Data for this task:
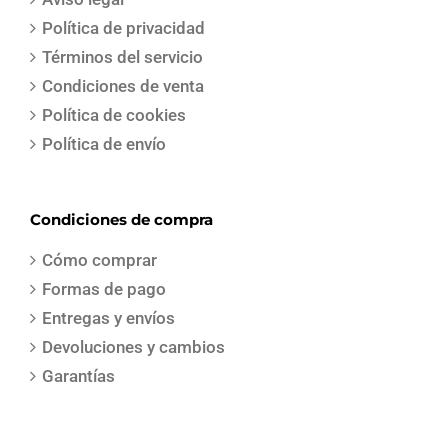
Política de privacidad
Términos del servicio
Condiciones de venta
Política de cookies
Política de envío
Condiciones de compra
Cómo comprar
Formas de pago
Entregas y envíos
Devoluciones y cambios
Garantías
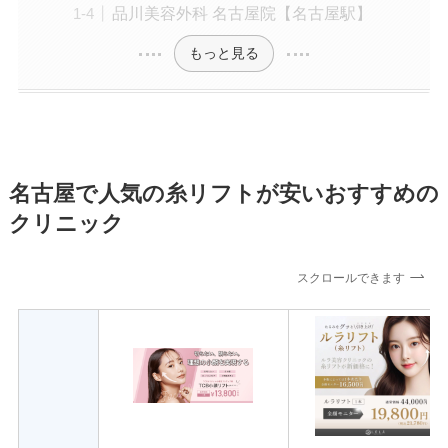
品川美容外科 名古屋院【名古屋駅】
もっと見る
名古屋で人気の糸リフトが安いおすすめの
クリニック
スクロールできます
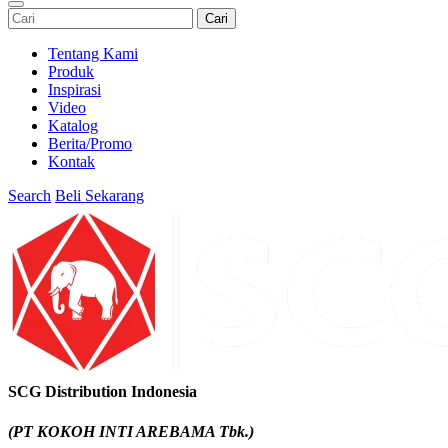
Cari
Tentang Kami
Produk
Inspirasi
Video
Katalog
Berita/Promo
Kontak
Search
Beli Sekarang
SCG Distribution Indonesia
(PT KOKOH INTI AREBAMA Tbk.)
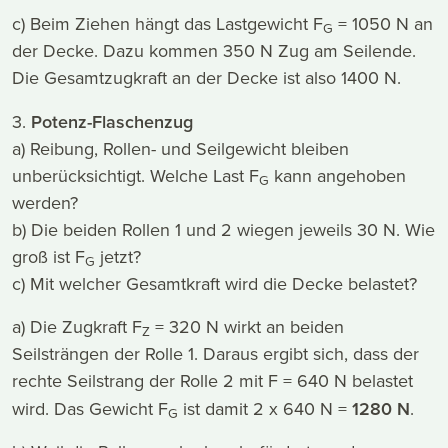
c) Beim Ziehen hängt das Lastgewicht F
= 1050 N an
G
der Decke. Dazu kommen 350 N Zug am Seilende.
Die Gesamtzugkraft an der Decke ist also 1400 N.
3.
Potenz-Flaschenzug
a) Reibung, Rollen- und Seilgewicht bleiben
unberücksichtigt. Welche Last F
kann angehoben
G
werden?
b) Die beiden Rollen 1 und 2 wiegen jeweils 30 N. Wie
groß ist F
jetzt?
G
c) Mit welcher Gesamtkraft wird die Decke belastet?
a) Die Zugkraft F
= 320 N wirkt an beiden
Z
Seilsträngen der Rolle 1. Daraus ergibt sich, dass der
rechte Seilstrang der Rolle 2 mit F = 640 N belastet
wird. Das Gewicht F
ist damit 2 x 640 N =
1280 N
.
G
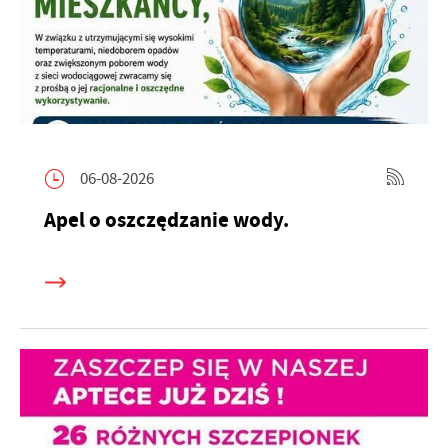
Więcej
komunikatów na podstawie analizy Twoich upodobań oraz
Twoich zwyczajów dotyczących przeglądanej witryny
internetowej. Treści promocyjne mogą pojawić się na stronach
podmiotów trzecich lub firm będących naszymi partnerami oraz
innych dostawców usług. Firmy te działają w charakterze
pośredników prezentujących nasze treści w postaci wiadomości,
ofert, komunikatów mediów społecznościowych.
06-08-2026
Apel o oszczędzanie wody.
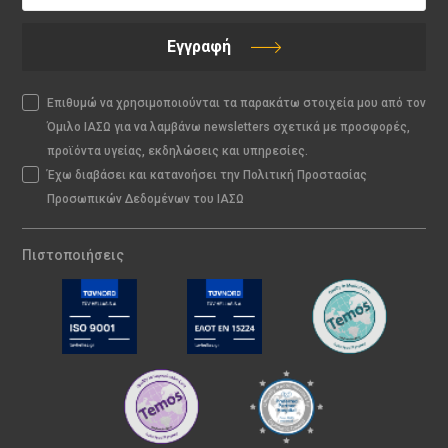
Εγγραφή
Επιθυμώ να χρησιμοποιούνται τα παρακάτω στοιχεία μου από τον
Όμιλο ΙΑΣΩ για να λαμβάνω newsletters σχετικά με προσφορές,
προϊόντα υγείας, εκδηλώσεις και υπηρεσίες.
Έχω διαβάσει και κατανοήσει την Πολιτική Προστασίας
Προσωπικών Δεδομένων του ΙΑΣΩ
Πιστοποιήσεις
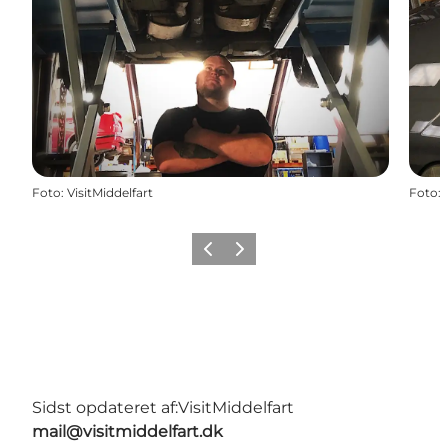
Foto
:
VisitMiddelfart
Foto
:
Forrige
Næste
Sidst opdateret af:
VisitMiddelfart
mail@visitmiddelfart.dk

What to produce: Give the lines starting at the line with "c) Beim Ziehen hängt das Lastgewicht F" and ending at the line with "unberücksichtigt. Welche Last F" as a Markdown table with two columns, Row for the row number and Line for the line's text, leaving out any blank lines.

Task answer:
| Row | Line |
|---|---|
| 1 | c) Beim Ziehen hängt das Lastgewicht F |
| 2 | = 1050 N an |
| 3 | G |
| 4 | der Decke. Dazu kommen 350 N Zug am Seilende. |
| 5 | Die Gesamtzugkraft an der Decke ist also 1400 N. |
| 6 | 3. |
| 7 | Potenz-Flaschenzug |
| 8 | a) Reibung, Rollen- und Seilgewicht bleiben |
| 9 | unberücksichtigt. Welche Last F |